- Text extract:
────
Luckily they are not really fussed about going out, so shouldn't have to worry too much about them exploring where they shouldn't 

Are you living out there full time? We will only be out for 6 months.

Emma.


----------



## Kataki (Jan 28, 2010)

Hello Mette,
Why don't you give me a call and I'll tell you all about the playgroup. It would be great to have some new members.
Best wishes,
Kate.


----------



## Eisbaer (Feb 25, 2010)

Hi there,

my 13 months old daughter and myself are also looking for a playgroup with younger children around her age. However, we are located in the south of Athens (Glyfada). Is there anyone around interested in meeting in the south?

Barbara


----------



## bev78 (Feb 28, 2010)

Hi, 
I've been living in Agia Paraskevi 3 years now and have an 18 months old daughter. I'd love to join your playgroup. Where can I find some information or a phone number to contact? Thanks a lot!


----------



## SCScott (Feb 12, 2010)

Kataki said:


> Hello Mette,
> Why don't you give me a call and I'll tell you all about the playgroup. It would be great to have some new members.
> Best wishes,
> Kate.


Hi Kate,

I have also recently arrived in Athens (Pefki) and would love to join your group. My daughter is 11 months old and is missing interaction with other kids! Can you PM me the details?

Claire and Lauren


----------



## SCScott (Feb 12, 2010)

Mette said:


> Hi
> 
> I'm moving to Athens (Kifisia) from Denmark in the beginning of march. I have a 12 month daughter and I'm looking for other mums and playgroups.
> 
> Mette


Hi Mette

I moved to Athens in January and have a 11 month old daughter who would love to meet other kids in the area. We are based in Pefki.

Claire


----------



## Guest (Sep 6, 2010)

Mette said:


> Hi
> 
> I'm moving to Athens (Kifisia) from Denmark in the beginning of march. I have a 12 month daughter and I'm looking for other mums and playgroups.
────
- Provided material:

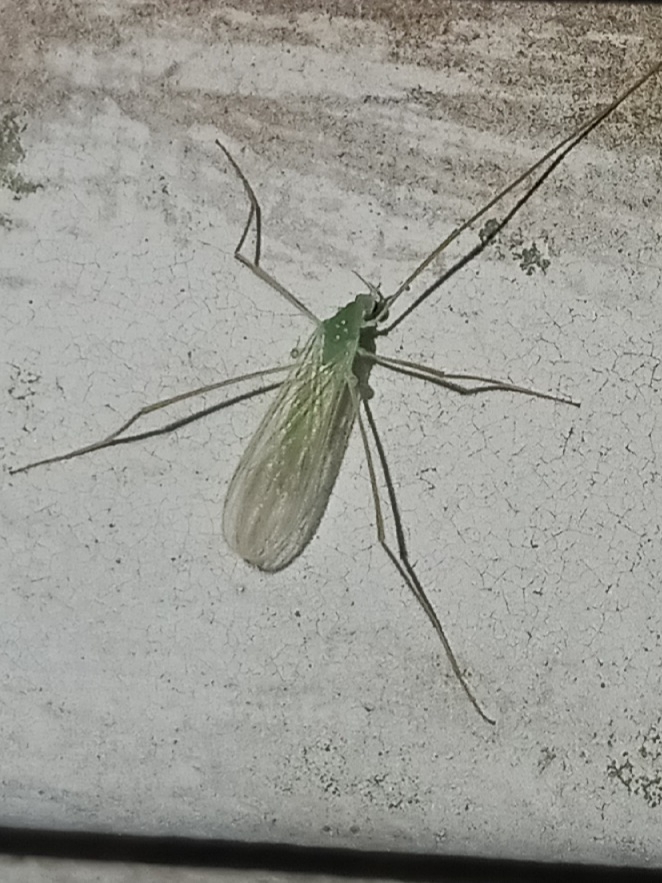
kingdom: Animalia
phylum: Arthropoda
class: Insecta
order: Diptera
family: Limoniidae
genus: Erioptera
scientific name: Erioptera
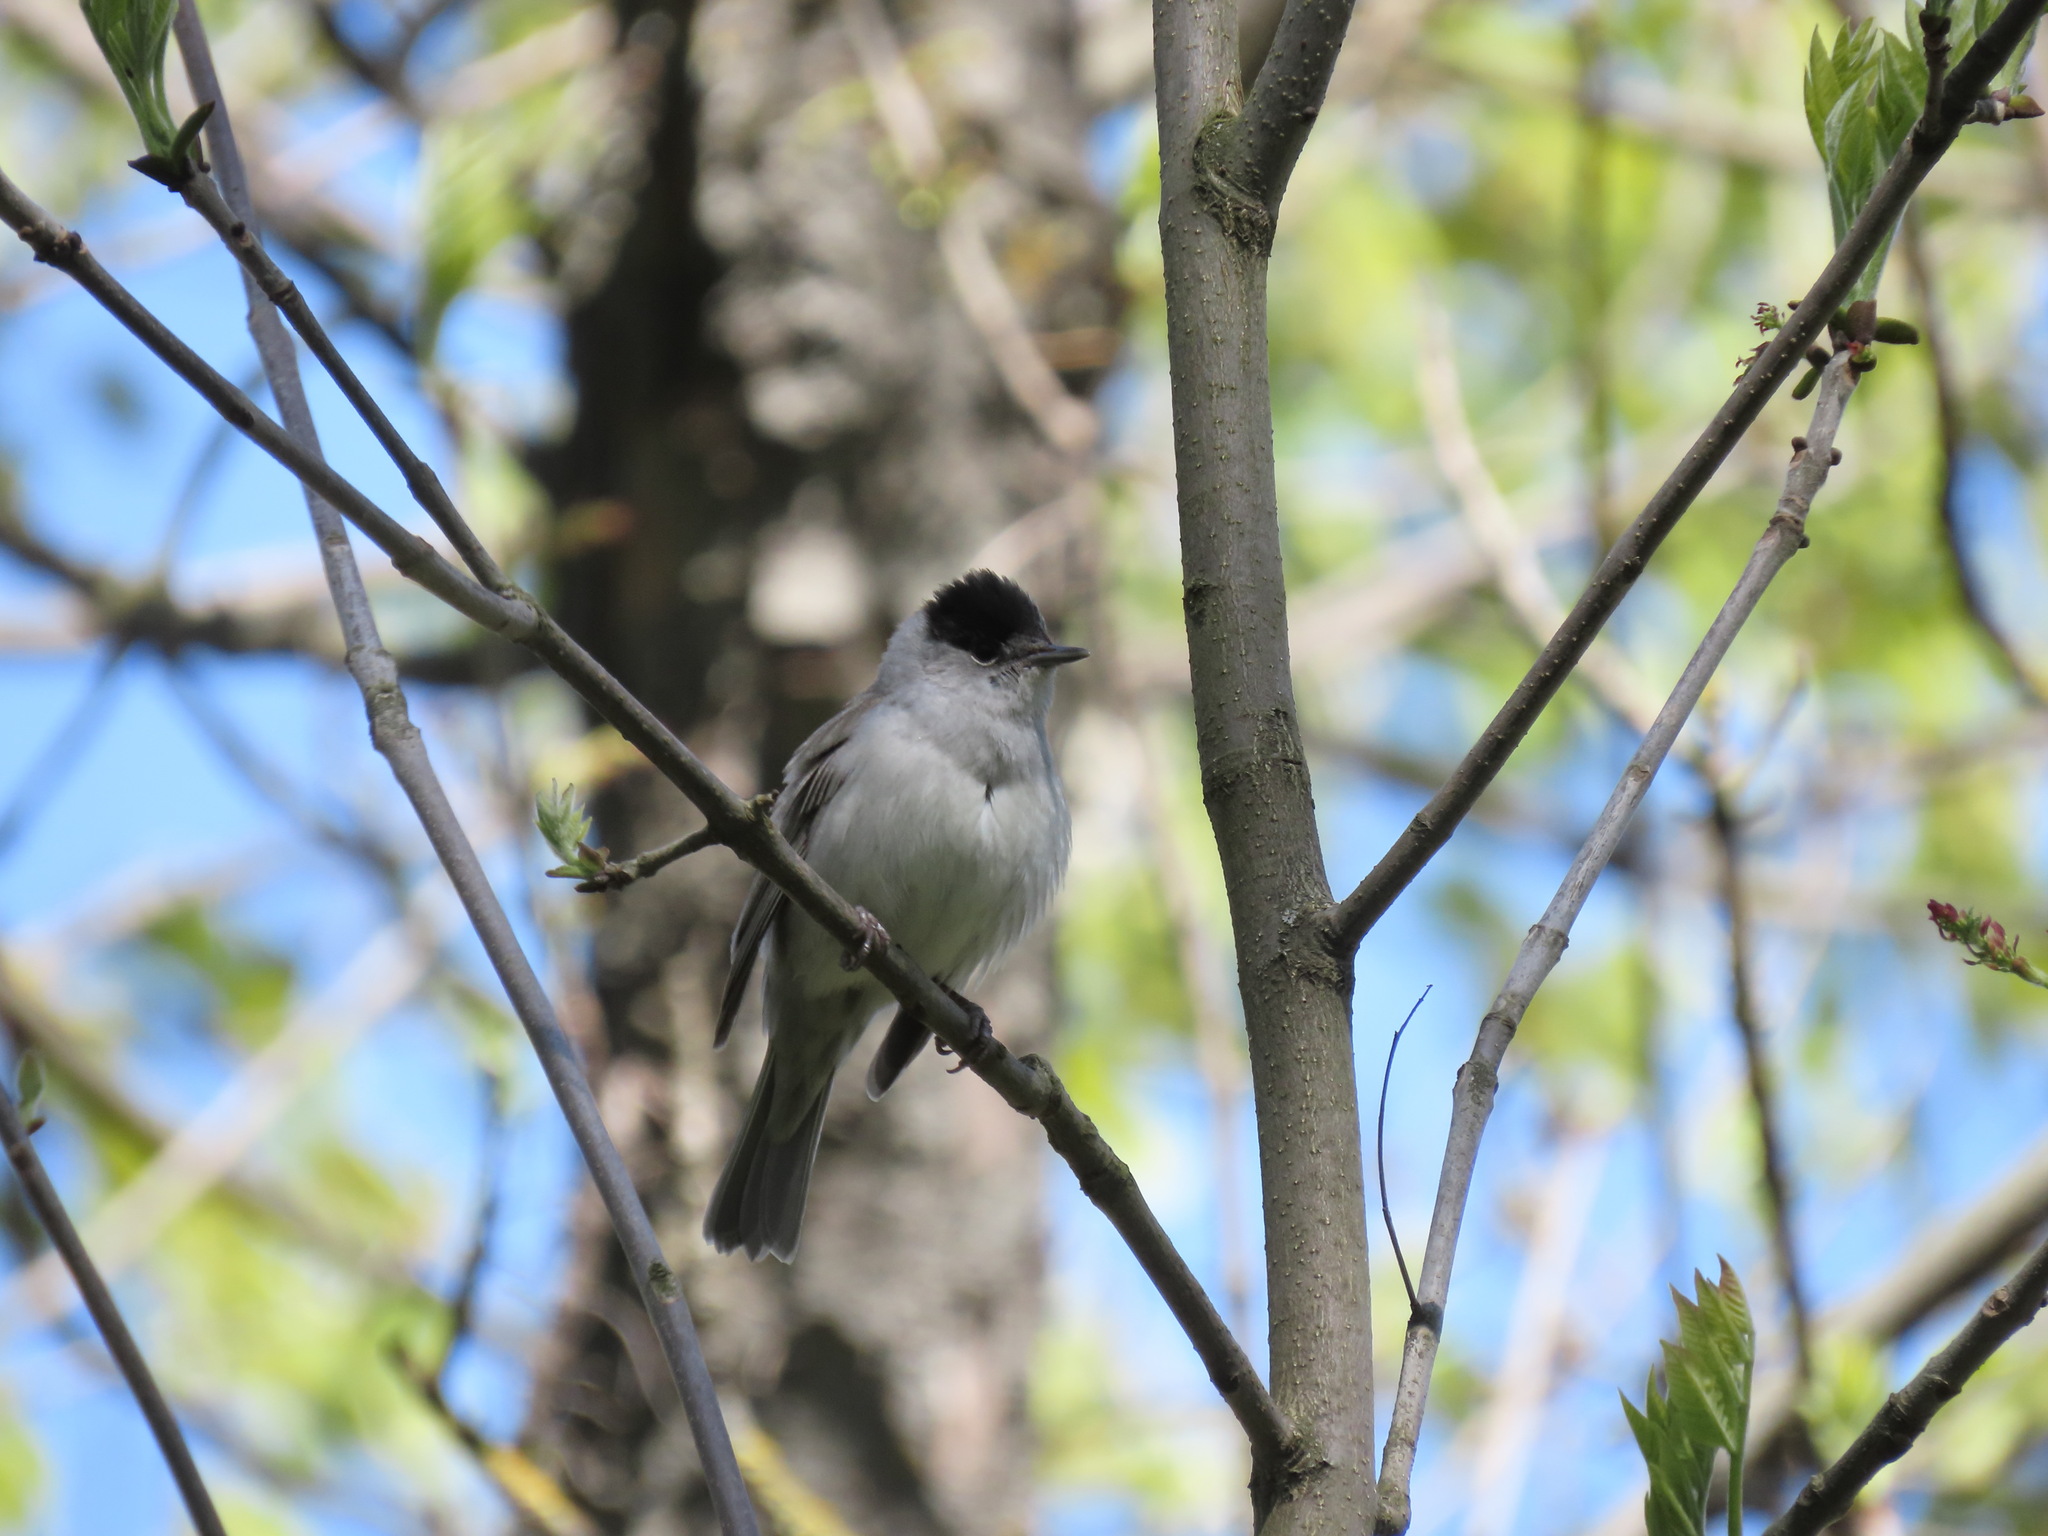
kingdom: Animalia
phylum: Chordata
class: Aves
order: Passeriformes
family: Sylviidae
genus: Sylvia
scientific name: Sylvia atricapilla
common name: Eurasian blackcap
────
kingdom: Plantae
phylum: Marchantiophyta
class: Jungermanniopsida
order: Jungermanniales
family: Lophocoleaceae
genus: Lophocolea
────
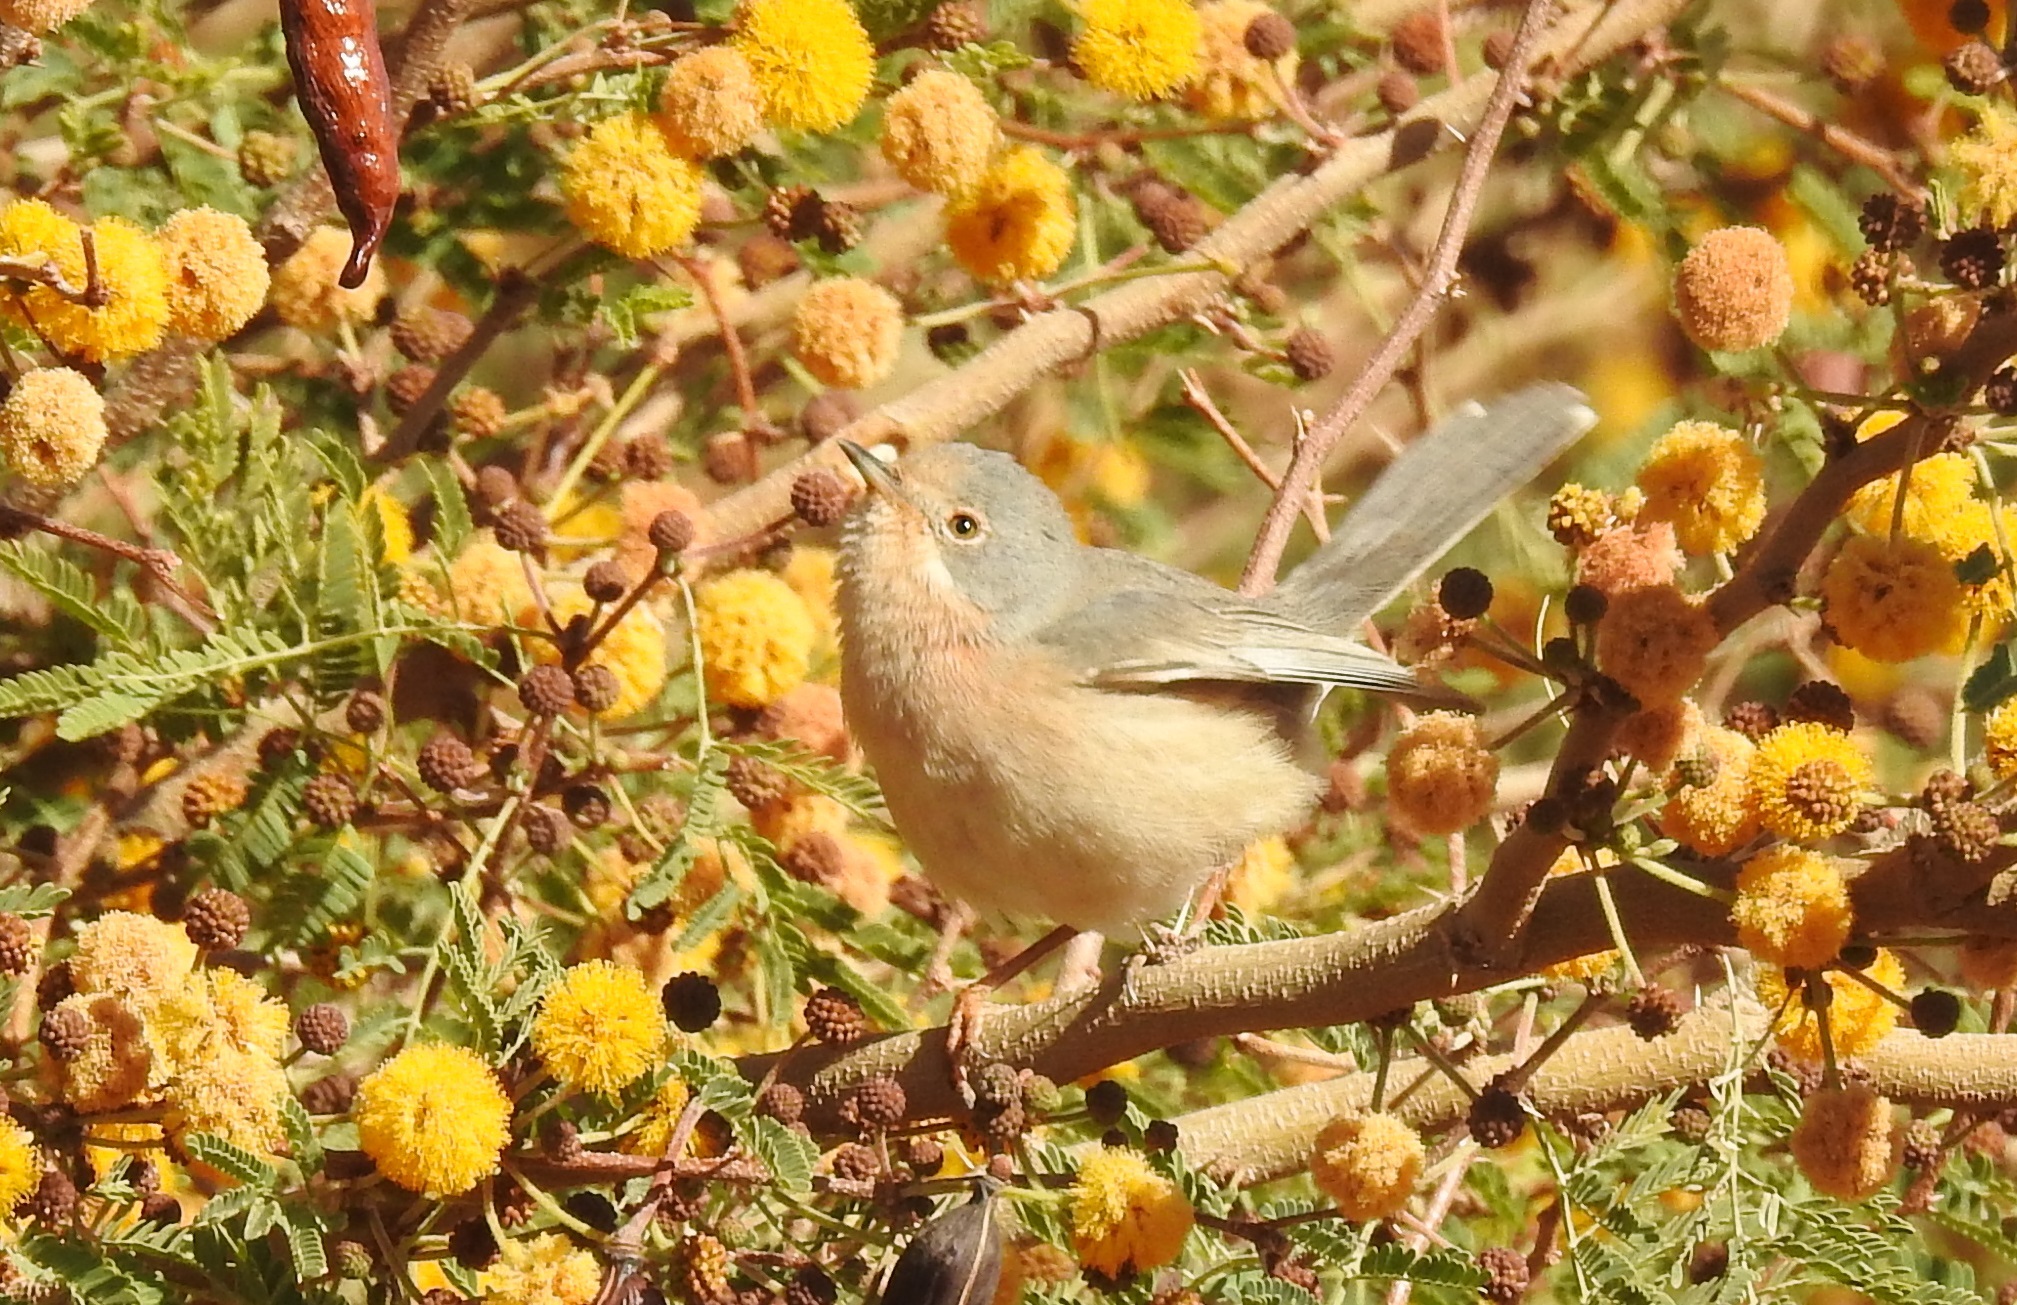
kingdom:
────
- To be done:
(1) Please write out the passage of the playgroup forum thread from "Luckily they are" up to and including "for 6 months.", word for word.
(2) Pick up the playgroup forum thread where it stops and carry it on.

- Task-by-task answers:
(1)
Luckily they are not really fussed about going out, so shouldn't have to worry too much about them exploring where they shouldn't 

Are you living out there full time? We will only be out for 6 months.

(2)
> 
> Mette


Hi, Mette

My name ist Alexandra I moved with my husband and my son ( 4 years)
from Germany to Kifisia. I" looking also for other mums and playgroups.
Could you help me.


----------



## Kataki (Jan 28, 2010)

summer2 said:


> Hi, Mette
> 
> My name ist Alexandra I moved with my husband and my son ( 4 years)
> from Germany to Kifisia. I" looking also for other mums and playgroups.
> Could you help me.


Hi Alexandra,
We have a lovely playgroup (English-speaking) in Agia Paraskevi. You are very welcome to come. We meet on Wednesdays and Fridays. I'll send you a message with my contact details, so we can get in touch.
Kate.


----------



## Kataki (Jan 28, 2010)

Kataki said:


> Hi Alexandra,
> We have a lovely playgroup (English-speaking) in Agia Paraskevi. You are very welcome to come. We meet on Wednesdays and Fridays. I'll send you a message with my contact details, so we can get in touch.
> Kate.


Alexandra-
Just tried to send you a private message with my phone number and e-mail address but I can't do it....I think you need to become a member of expat forum.


----------



## mamafox (Oct 25, 2010)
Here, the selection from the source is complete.